[Records from a data source]
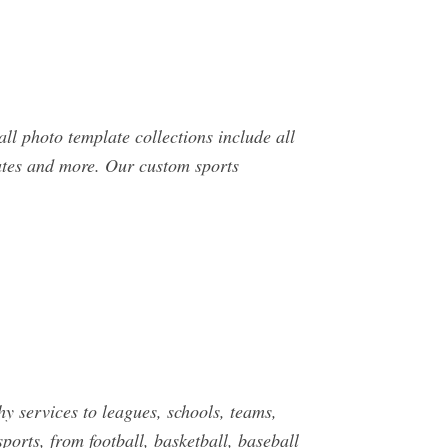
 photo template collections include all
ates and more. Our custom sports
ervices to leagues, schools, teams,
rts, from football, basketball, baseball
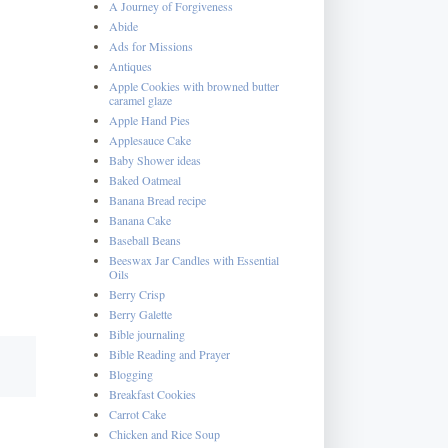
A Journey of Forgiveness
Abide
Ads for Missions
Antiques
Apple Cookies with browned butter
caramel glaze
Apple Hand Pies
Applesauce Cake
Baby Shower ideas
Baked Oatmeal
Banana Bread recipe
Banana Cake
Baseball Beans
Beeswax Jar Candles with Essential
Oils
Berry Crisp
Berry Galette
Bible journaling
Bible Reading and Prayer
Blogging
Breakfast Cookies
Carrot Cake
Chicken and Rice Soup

* * *

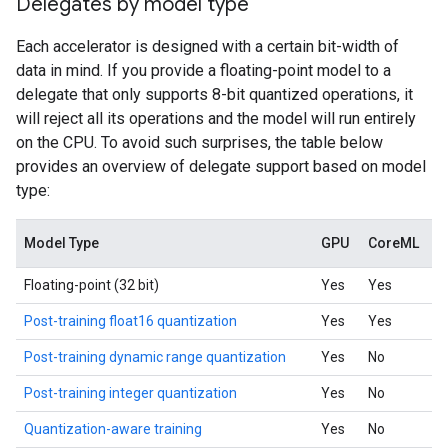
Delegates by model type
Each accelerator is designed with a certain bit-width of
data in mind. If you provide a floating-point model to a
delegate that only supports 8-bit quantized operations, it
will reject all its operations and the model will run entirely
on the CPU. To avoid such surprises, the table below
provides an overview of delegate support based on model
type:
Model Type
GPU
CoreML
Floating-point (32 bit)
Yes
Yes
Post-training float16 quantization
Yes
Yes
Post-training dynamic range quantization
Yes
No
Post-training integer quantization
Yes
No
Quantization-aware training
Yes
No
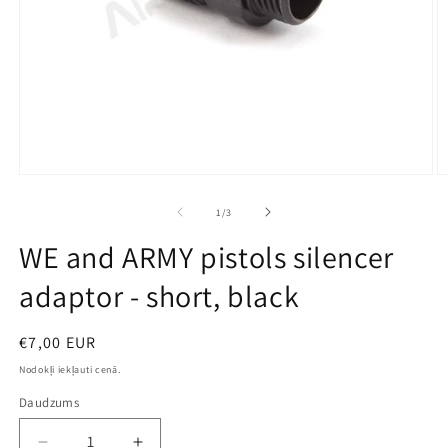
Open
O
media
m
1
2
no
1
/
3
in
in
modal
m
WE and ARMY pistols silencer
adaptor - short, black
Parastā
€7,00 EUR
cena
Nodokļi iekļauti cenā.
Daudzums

▸ **Work instructions**:
Lines in the records above that carry the word "Cookies" are to be located and copied.

▸ **Result of the task**:
Apple Cookies with browned butter
Breakfast Cookies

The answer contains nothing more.